Investigating the Impacts of the COVID-19 Lockdown on Trace Gases Using Ground-Based MAX-DOAS Observations in Nanjing, China

The spread of the COVID-19 pandemic and consequent lockdowns all over the world have had various impacts on atmospheric quality. This study aimed to investigate the impact of the lockdown on the air quality of Nanjing, China. The off-axis measurements from state-of-the-art remote-sensing Multi-Axis Differential Optical Absorption Spectroscope (MAX-DOAS) were used to observe the trace gases, i.e., Formaldehyde (HCHO), Nitrogen Dioxide (NO2), and Sulfur Dioxide (SO2), along with the in-situ time series of NO2, SO2 and Ozone (O-3). The total dataset covers the span of five months, from 1 December 2019, to 10 May 2020, which comprises of four phases, i.e., the pre lockdown phase (1 December 2019, to 23 January 2020), Phase-1 lockdown (24 January 2020, to 26 February 2020), Phase-2 lockdown (27 February 2020, to 31 March 2020), and post lockdown (1 April 2020, to 10 May 2020).
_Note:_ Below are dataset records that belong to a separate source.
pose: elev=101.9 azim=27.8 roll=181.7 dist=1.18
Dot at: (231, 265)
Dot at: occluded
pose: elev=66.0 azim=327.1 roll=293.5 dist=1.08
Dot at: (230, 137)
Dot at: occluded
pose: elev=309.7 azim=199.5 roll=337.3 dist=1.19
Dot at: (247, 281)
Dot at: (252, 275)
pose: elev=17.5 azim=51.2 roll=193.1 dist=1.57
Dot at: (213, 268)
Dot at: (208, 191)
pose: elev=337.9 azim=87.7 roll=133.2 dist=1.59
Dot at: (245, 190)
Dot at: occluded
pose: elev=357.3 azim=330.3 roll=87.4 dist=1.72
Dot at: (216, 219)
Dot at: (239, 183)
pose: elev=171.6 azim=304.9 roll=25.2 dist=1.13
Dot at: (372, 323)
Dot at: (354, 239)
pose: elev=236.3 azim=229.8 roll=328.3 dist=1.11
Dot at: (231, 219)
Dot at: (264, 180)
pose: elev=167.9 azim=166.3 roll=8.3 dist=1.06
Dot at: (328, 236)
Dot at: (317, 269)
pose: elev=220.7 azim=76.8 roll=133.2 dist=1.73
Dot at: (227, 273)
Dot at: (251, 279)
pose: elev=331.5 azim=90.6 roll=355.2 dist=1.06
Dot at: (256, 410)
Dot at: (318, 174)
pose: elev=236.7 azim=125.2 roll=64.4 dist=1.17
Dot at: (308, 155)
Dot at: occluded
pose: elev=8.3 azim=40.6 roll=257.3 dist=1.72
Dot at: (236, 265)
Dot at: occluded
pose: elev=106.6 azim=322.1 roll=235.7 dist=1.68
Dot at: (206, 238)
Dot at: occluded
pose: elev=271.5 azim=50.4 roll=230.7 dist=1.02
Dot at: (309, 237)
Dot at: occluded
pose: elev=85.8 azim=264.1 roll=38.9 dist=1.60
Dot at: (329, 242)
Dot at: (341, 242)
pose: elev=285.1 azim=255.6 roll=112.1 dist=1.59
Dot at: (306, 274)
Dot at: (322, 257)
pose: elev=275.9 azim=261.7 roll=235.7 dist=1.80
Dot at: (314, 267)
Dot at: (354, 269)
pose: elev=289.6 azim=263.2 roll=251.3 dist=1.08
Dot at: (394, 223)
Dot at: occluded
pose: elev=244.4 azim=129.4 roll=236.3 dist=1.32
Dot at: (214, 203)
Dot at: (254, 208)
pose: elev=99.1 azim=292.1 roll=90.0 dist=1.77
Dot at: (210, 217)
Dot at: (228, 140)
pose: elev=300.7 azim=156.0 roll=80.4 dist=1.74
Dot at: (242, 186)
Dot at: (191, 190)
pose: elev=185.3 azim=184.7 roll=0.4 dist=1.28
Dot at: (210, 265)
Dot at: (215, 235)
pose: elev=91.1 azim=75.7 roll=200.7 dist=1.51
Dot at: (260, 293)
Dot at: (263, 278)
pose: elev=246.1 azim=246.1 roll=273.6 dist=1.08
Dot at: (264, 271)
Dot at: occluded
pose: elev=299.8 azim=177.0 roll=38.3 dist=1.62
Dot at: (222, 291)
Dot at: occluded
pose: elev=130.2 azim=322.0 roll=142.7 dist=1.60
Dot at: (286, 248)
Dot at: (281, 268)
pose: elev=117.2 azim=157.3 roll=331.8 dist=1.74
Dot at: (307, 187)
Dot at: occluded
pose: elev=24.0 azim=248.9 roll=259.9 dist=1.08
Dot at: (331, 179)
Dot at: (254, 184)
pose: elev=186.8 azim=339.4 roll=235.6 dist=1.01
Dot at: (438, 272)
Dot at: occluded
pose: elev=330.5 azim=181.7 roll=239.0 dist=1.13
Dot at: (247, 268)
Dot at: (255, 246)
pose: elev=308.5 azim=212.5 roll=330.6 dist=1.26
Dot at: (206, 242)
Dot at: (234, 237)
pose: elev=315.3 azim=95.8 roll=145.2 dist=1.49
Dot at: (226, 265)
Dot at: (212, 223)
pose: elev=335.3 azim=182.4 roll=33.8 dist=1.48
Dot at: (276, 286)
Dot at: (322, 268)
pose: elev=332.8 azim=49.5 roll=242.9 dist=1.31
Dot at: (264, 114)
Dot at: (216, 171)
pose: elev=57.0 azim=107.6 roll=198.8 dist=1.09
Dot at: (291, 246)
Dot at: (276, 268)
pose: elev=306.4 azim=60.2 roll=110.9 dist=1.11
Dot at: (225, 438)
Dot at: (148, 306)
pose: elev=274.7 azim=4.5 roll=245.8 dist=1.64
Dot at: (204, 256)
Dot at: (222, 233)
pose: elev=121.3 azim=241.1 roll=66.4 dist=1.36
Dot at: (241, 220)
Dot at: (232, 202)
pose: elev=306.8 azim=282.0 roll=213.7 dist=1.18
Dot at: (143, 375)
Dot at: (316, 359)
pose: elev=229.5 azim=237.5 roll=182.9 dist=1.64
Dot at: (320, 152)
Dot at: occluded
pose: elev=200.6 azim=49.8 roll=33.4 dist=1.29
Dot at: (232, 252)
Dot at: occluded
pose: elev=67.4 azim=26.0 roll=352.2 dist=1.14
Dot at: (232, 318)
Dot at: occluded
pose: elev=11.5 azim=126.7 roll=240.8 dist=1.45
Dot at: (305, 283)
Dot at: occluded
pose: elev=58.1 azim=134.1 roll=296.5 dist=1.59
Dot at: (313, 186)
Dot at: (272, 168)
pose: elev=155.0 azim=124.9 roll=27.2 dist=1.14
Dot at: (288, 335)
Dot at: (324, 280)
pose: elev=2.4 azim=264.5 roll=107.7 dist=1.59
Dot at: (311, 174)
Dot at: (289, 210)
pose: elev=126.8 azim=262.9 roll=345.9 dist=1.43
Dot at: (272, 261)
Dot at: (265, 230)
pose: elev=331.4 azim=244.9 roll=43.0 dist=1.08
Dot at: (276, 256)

The observed results clearly showed that the concentrations of selected pollutants were lower along with improved air quality during the lockdown periods (Phase-1 and Phase-2) with only the exception of O-3, which showed an increasing trend during lockdown. The study concluded that limited anthropogenic activities during the spring festival and lockdown phases improved air quality with a significant reduction of selected trace gases, i.e., NO2 59%, HCHO 38%, and SO2 33%. We also compared our results with 2019 data for available gases. Our results imply that the air pollutants concentration reduction in 2019 during Phase-2 was insignificant, which was due to the business as usual conditions after the Spring Festival (Phase-1) in 2019. In contrast, a significant contamination reduction was observed during Phase-2 in 2020 with the enforcement of a Level-II response in lockdown conditions i.e., the easing of the lockdown situation in some sectors during a specific interval of time. The observed ratio of HCHO to NO2 showed that tropospheric ozone production involved Volatile Organic Compounds (VOC) limited scenarios.